Sampling is a more convenient way of identifying and picking the most suitable representation of a population in a survey that could be daunting or impossible if the whole population had to be studied. In that respect, the concept is widely applied in market research where different sampling techniques are applied for different types of population. Thus, this analysis seeks to demonstrate the application of different sampling techniques using a case of Nevada National Bank that seeks to use its list of 400,000 credit card users who are spread all over the United states to test for the relationship between socio-economic characteristics and use of credit cards. To achieve the objective, the discussion begins by explaining how the bank could identify the population and a sampling frame. Further, the discussion explains how simple random, strata and cluster sampling techniques could be applied to select a sample for the test. Finally, the discussion concludes by explaining the most suitable sampling technique that should be applied for the test.
- Identification of population and sampling frame
Nevada National Bank could use the list of all its credit card users and their information provided in the cards application forms. In that respect, the bank could be using a list type of sampling frame by getting a complete list of all the 400,000 card users from its customers’ database. The list could then be used to provide the socio economic characteristics of each credit card user hence the bank’s ability to classify card users by their characteristics. (Cochran, 2007)
- Simple random sampling
Simple random sampling method is applied in selecting a sample size n from a population N in a way that every distinct sample unit N C n has an equal chance of being drawn. In that respect, a simple random sample of the credit card users could be drawn a unit by unit from the 400,000 users. This could be done by naming the number of the card users from 1 to 400,000 and choosing the sample by a means of a computer program or use of a random table in a way that gives every undrawn card user an equal chance of being drawn. (Lacobucci & Churchill, 2010)
- Stratified sampling
Selecting a sample for the card users with stratified sampling could involve classifying customers into different populations Ni depending on their social-economic characteristics. In that respect, the total population would be a combination of the strata’s populations shown as N1 + N2 + N3 + + N k = N where 1, 2, 3, k represent the socio-economic characteristics by which customers are classified. Then samples ni could be selected from each population by random sampling to get the total needed sample of n1 + n2 + n3 + + n k = n. (Cochran, 2007)
- Cluster sampling
This method is applied where it is not possible to get a precise list of the population as a result of lack of such listing of such population units as well as from a wide geographical coverage that could prove to be expensive. (Lacobucci & Churchill, 2010) In that respect, the method could be applied by dividing United State into geographical clusters within which the 400,000 credit card users are located. Then each cluster would be a population on its own from which a sample could be picked. (Cochran, 2007)

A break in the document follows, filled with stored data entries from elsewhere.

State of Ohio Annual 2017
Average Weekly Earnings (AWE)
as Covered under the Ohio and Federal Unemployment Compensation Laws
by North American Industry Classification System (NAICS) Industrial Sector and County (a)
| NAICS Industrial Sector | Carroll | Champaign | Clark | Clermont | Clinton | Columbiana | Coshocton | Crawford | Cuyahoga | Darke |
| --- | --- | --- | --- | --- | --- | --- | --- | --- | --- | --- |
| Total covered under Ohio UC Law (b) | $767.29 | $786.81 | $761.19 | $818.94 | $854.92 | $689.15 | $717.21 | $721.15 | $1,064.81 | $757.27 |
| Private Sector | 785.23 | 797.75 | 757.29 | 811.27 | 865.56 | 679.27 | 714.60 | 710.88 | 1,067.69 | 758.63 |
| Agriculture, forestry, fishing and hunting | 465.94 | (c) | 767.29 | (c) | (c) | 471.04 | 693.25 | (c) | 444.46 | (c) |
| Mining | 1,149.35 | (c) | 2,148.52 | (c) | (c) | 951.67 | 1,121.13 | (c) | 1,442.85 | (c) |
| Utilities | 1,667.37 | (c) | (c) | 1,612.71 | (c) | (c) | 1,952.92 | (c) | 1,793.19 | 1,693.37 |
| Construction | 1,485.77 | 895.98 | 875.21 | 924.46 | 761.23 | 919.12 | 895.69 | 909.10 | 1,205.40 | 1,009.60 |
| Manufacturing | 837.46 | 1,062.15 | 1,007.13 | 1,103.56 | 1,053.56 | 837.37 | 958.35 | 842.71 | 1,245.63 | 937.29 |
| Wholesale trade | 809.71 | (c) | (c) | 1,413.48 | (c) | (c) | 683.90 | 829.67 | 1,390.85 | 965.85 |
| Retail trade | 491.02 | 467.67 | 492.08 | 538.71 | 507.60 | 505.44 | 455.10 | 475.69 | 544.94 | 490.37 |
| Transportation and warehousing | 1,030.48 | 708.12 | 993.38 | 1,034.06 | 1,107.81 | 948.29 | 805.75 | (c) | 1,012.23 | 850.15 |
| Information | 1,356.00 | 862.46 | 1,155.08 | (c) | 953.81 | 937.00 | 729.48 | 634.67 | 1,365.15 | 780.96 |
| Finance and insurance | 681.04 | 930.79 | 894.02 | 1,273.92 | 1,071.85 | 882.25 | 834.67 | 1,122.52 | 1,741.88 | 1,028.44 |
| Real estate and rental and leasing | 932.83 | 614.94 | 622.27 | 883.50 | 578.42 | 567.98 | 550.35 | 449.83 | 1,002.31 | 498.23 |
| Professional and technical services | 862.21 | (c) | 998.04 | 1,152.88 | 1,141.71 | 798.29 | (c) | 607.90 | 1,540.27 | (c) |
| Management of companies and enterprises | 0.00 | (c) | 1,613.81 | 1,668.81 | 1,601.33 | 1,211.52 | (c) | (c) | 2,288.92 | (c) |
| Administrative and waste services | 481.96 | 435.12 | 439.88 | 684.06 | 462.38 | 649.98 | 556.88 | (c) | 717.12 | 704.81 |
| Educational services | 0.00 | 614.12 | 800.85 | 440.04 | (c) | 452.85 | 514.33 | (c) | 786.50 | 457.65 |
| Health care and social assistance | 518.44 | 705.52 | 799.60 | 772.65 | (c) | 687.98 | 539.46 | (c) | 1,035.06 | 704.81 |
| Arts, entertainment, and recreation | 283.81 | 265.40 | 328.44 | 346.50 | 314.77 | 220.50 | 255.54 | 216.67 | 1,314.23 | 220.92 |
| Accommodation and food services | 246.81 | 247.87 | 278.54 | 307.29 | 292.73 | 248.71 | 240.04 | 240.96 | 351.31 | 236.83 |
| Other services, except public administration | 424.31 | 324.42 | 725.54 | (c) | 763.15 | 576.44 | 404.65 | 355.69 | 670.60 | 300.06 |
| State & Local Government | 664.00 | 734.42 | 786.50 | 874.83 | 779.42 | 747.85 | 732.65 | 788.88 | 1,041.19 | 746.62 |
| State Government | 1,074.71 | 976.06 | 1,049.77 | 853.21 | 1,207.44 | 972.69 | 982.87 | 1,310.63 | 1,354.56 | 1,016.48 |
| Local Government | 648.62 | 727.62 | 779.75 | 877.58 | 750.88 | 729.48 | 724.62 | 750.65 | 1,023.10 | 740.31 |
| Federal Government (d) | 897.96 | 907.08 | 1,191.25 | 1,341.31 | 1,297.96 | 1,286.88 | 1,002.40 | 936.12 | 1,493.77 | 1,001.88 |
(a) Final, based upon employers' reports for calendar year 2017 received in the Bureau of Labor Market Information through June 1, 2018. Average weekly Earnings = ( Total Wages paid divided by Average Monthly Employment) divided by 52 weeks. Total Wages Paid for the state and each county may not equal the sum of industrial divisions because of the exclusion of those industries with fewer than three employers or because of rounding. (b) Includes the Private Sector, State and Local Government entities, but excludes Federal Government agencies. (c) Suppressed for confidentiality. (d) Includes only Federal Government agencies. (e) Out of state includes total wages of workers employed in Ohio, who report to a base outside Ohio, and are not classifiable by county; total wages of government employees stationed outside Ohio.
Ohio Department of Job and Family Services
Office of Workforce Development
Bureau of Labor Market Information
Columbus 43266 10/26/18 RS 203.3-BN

- Preferred sampling method
The most suitable method to select a sample for the 400,000 credit card users is the strata sampling which is appropriate for application in a situation where a precise population is known. In addition, the method is suitable for its ability to classify the 400,000 credit card users into different socio-economic status groups, whose status’ relationship with card usage can then be estimated. (Lacobucci & Churchill, 2010)

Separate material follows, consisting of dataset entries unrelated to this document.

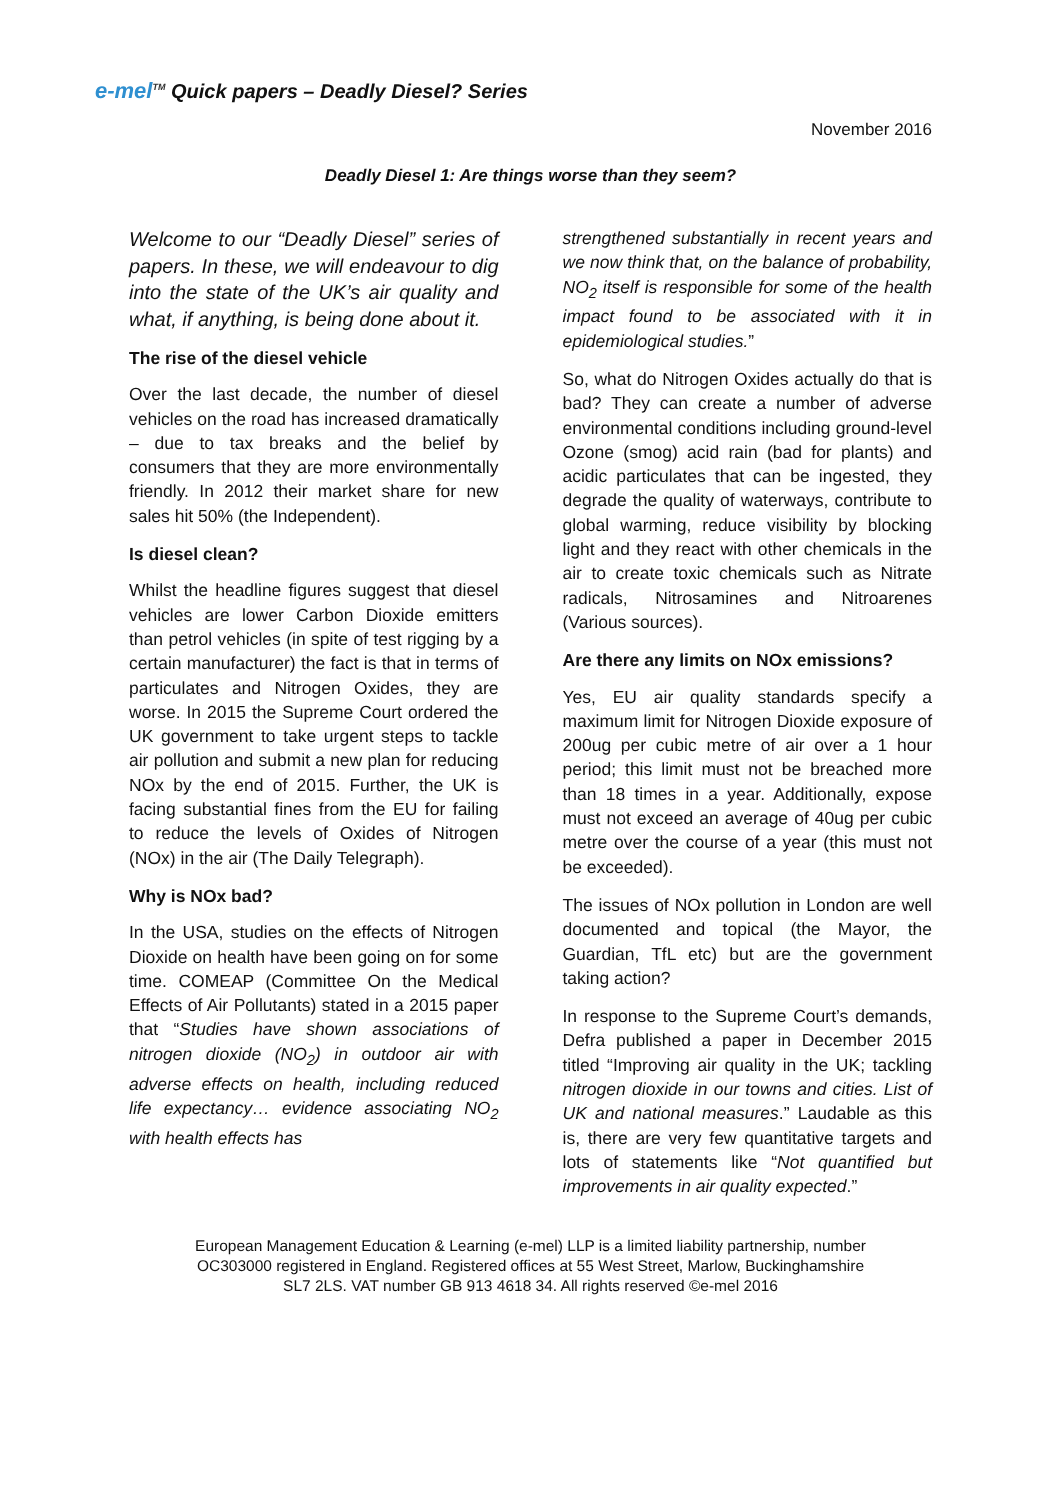e-mel<sup>TM</sup> Quick papers – Deadly Diesel? Series
November 2016
Deadly Diesel 1: Are things worse than they seem?
Welcome to our “Deadly Diesel” series of papers. In these, we will endeavour to dig into the state of the UK’s air quality and what, if anything, is being done about it.
The rise of the diesel vehicle
Over the last decade, the number of diesel vehicles on the road has increased dramatically – due to tax breaks and the belief by consumers that they are more environmentally friendly. In 2012 their market share for new sales hit 50% (the Independent).
Is diesel clean?
Whilst the headline figures suggest that diesel vehicles are lower Carbon Dioxide emitters than petrol vehicles (in spite of test rigging by a certain manufacturer) the fact is that in terms of particulates and Nitrogen Oxides, they are worse. In 2015 the Supreme Court ordered the UK government to take urgent steps to tackle air pollution and submit a new plan for reducing NOx by the end of 2015. Further, the UK is facing substantial fines from the EU for failing to reduce the levels of Oxides of Nitrogen (NOx) in the air (The Daily Telegraph).
Why is NOx bad?
In the USA, studies on the effects of Nitrogen Dioxide on health have been going on for some time. COMEAP (Committee On the Medical Effects of Air Pollutants) stated in a 2015 paper that “Studies have shown associations of nitrogen dioxide (NO<sub>2</sub>) in outdoor air with adverse effects on health, including reduced life expectancy… evidence associating NO<sub>2</sub> with health effects has
strengthened substantially in recent years and we now think that, on the balance of probability, NO<sub>2</sub> itself is responsible for some of the health impact found to be associated with it in epidemiological studies.”
So, what do Nitrogen Oxides actually do that is bad? They can create a number of adverse environmental conditions including ground-level Ozone (smog) acid rain (bad for plants) and acidic particulates that can be ingested, they degrade the quality of waterways, contribute to global warming, reduce visibility by blocking light and they react with other chemicals in the air to create toxic chemicals such as Nitrate radicals, Nitrosamines and Nitroarenes (Various sources).
Are there any limits on NOx emissions?
Yes, EU air quality standards specify a maximum limit for Nitrogen Dioxide exposure of 200ug per cubic metre of air over a 1 hour period; this limit must not be breached more than 18 times in a year. Additionally, expose must not exceed an average of 40ug per cubic metre over the course of a year (this must not be exceeded).
The issues of NOx pollution in London are well documented and topical (the Mayor, the Guardian, TfL etc) but are the government taking action?
In response to the Supreme Court’s demands, Defra published a paper in December 2015 titled “Improving air quality in the UK; tackling nitrogen dioxide in our towns and cities. List of UK and national measures.” Laudable as this is, there are very few quantitative targets and lots of statements like “Not quantified but improvements in air quality expected.”
European Management Education & Learning (e-mel) LLP is a limited liability partnership, number
OC303000 registered in England. Registered offices at 55 West Street, Marlow, Buckinghamshire
SL7 2LS. VAT number GB 913 4618 34. All rights reserved ©e-mel 2016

In view of the discussion, it is clear that different sampling techniques are suitable for different types of data and population under review. In that respect, simple random sampling is suitable where all population units have an equal chance of being drawn. On the other hand, strata sampling is appropriate where the population can be classified into different groups from which samples can be randomly drawn. Finally, the cluster sampling method has been demonstrated as being appropriate for data that is not precise and where the population is spread across a wide geographical area hence a need to divide into clusters from which the sample can be draw. In that consideration, the most suitable method for Nevada National Bank to apply in its test for a relationship between the customers’ socio-economic characteristics and their credit cards use has been found to be strata sampling. This is given that the population under review is precise and marked by unique characteristics that can be easily grouped.
Cochran, W. (2007). (3rd Ed.). Sampling Techniques. New York: John Willey & Sons Inc.
Lacobucci, D. & Churchill, G. (2010). (10th Ed.). Marketing Research: Methodical
Foundations. Ohio: South-Western College Publishers.